By 1800, a phrase first uttered by founding father Charles Pinckney (1746-1825) became America's rallying cry: "Millions for defense, but not one cent for tribute!" In 1801, Jefferson, now President, "sent American ships and U.S. Marines to the coast of North Africa to put an end to the piracies. In 1815 the Barbary rulers agreed to abolish all demands for annual payments from and acts of piracy against the United States." This victory against pirate terrorism was memoralized in the second line of the Marine Corps Hymn: "To the Shores of Tripoli." And it's worth remembering that the Tripoli triumph freed Europe from further payments.

It's now clear, as Victor Davis Hanson writes, that America's perceives justice and morality quite differently than other nations:
[W]ith the exceptions of some English-speaking allies and eastern Europeans, are in fact absolutely alone in our larger struggle for Western civilization and have been all along well before Iraq, which was merely the latest excuse for ongoing European appeasement. The Spanish will never go after the killers of their own citizens, much less the countries who provided them support and succor, just as the Western Europeans did nothing to stop Mr. Milosevic, just as they sent a token force to Afghanistan, and hardly any to Iraq, and just as the Greeks will do nothing if their Olympics are destroyed by waves of Islamic terrorists.
Western Europe has no guts--never had. They're risk adverse--remember, the peoples of Western Europe are descendents of those that didn't have the get-up-and-go to get-up-and-go to the United States, to anywhere in the Americas. Immigration to the New World mostly comes from the right side of the bell curve, each time leaving the Old World incrementally less able, less agile, less aggressive, less alert. It's our gain--and Europe's loss.

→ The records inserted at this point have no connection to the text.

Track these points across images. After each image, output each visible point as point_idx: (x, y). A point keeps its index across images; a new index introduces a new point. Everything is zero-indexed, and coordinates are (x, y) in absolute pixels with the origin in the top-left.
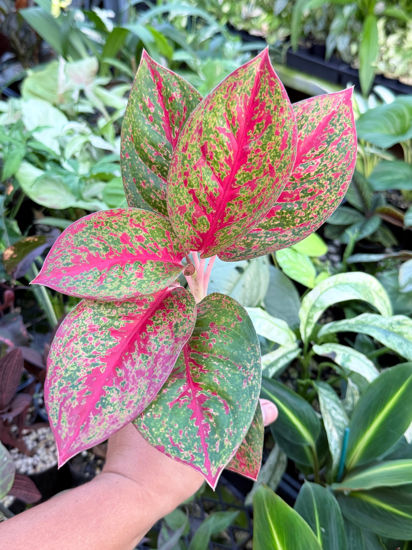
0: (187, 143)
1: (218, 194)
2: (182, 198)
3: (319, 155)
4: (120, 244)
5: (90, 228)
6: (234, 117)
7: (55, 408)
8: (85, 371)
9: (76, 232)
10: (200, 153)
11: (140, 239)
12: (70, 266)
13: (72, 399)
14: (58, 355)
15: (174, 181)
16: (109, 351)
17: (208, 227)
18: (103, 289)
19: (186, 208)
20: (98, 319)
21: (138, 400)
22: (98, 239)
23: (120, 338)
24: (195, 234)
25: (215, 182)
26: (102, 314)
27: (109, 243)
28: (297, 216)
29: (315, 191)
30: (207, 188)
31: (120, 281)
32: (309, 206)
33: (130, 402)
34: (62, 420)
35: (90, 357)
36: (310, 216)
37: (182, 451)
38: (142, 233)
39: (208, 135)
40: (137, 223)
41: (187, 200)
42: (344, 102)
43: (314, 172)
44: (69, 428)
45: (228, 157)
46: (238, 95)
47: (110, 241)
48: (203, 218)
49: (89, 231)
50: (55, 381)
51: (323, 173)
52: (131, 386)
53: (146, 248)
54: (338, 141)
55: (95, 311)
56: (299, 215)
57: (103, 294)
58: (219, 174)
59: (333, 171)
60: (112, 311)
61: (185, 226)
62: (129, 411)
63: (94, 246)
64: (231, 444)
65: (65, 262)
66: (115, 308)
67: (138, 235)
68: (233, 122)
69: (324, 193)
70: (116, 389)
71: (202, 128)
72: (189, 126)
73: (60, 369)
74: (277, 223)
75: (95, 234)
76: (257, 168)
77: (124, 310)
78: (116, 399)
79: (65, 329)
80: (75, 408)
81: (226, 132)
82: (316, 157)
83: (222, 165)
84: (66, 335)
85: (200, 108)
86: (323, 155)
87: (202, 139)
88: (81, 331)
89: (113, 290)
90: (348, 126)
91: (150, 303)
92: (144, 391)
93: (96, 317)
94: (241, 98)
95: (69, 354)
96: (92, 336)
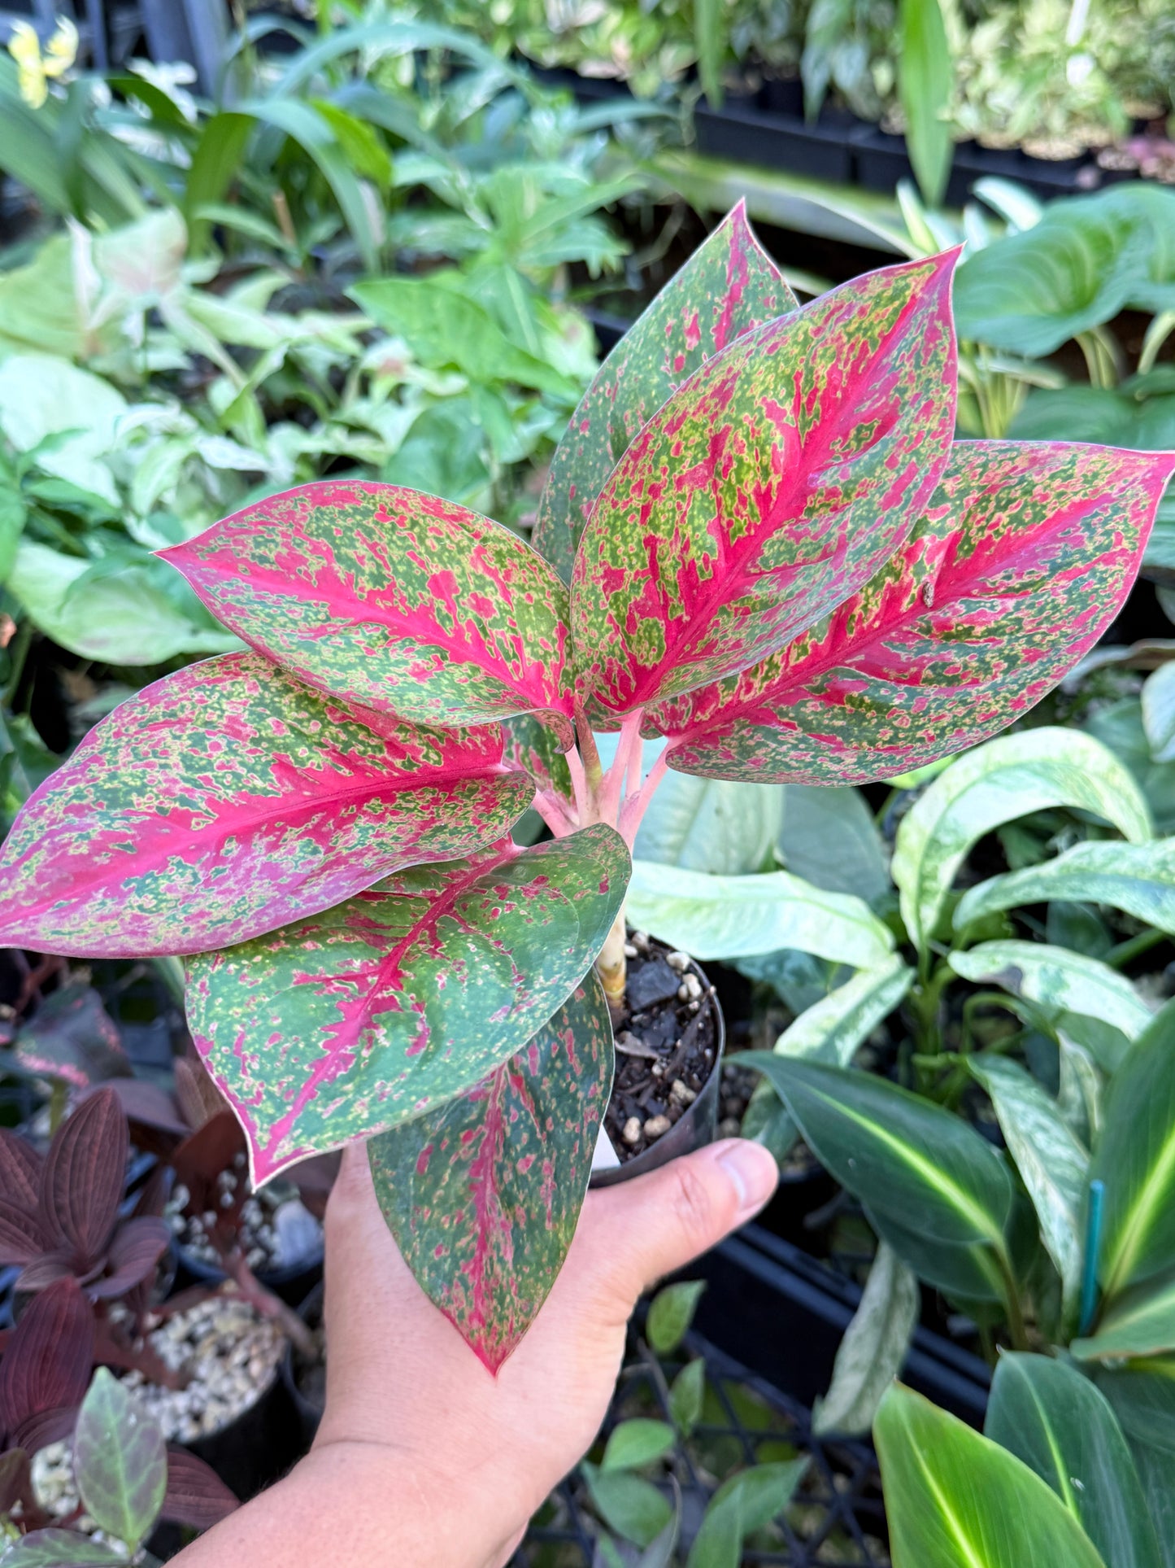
0: (685, 415)
1: (708, 575)
2: (622, 548)
3: (1018, 590)
4: (424, 589)
5: (366, 513)
6: (816, 390)
7: (31, 833)
8: (156, 803)
9: (325, 502)
10: (704, 452)
11: (482, 605)
12: (268, 566)
13: (81, 836)
14: (117, 735)
15: (619, 495)
16: (243, 796)
17: (658, 656)
18: (307, 650)
19: (622, 578)
20: (262, 717)
21: (223, 920)
22: (373, 547)
23: (291, 788)
24: (622, 659)
25: (712, 540)
26: (278, 712)
27: (396, 572)
28: (890, 724)
29: (964, 676)
30: (686, 548)
31: (362, 658)
32: (929, 708)
33: (202, 914)
34: (27, 863)
35: (186, 780)
36: (919, 734)
37: (244, 1072)
38: (494, 596)
39: (740, 411)
40: (493, 565)
41: (634, 561)
42: (1143, 481)
43: (984, 628)
44: (30, 888)
45: (764, 487)
46: (845, 339)
47: (401, 568)
48: (656, 623)
49: (358, 518)
50: (71, 783)
51: (1006, 638)
52: (230, 884)
53: (486, 634)
54: (1081, 572)
55: (267, 695)
56: (895, 723)
57: (300, 660)
58: (730, 524)
59: (1030, 641)
60: (309, 720)
61: (606, 625)
62: (186, 930)
63: (354, 557)
64: (365, 1115)
65: (259, 552)
66: (322, 721)
67: (480, 594)
68: (810, 402)
69: (981, 688)
70: (195, 875)
71: (732, 388)
72: (707, 374)
73: (102, 764)
74: (839, 723)
75: (370, 533)
76: (815, 537)
77: (343, 737)
78: (176, 891)
79: (169, 690)
80: (74, 856)
81: (785, 420)
82: (1009, 594)
83: (743, 501)
84: (162, 704)
85: (750, 340)
86: (1026, 594)
87: (722, 416)
88: (205, 717)
89: (332, 666)
90: (1125, 544)
91: (426, 767)
92: (250, 909)
93: (259, 709)
94: (852, 347)
95: (144, 748)
96: (223, 742)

Which brings me to Derb's second point. Britain aside, Europe won't stand on principle. They have none. The continent was content to accommodate Hitler--so long as it didn't cut-off the course of coffee and croissants (think Sartre during the occupation at Les Deux Magots). Western European democracies counseled U.S.-Soviet detente--and ignored the peoples of Hungary (1956) and Czechoslovakia (1968). No, Europe's "stategy" is nothing more than long-term bribery of its enemies (Barbary Pirates for 400 years, West Germany to Soviet Russia for 40). And Europe's spinelessness has been S.O.P. for more than a millennium.

Don't believe me? Just listen to Rudyard Kipling, the great English Imperial writer, from his poem "Dane-geld (A.D. 980-1016):"
It is always a temptation to an armed and agile nation,
To call upon a neighbour and to say:--
"We invaded you last night--we are quite prepared to fight,
Unless you pay us cash to go away."

And that is called asking for Dane-geld,
And the people who ask it explain
That you've only to pay 'em the Dane-geld
And then you'll get rid of the Dane!

It is always a temptation to a rich and lazy nation,
To puff and look important and to say:--
"Though we know we should defeat you, we have not the time to meet you.
We will therefore pay you cash to go away."

And that is called paying the Dane-geld;
But we've proved it again and again,
That if once you have paid him the Dane-geld
You never get rid of the Dane.

It is wrong to put temptation in the path of any nation,
For fear they should succumb and go astray,
So when you are requested to pay up or be molested,
You will find it better policy to say:--

"We never pay any one Dane-geld,
No matter how trifling the cost,
For the end of that game is oppression and shame,
And the nation that plays it is lost!"
Too bad Europe's stuck in appeasement which, though inefective, is a thousand year vintage. I doubt they'll pull up in time.

So let's be sure Europe doesn't take America down with 'um.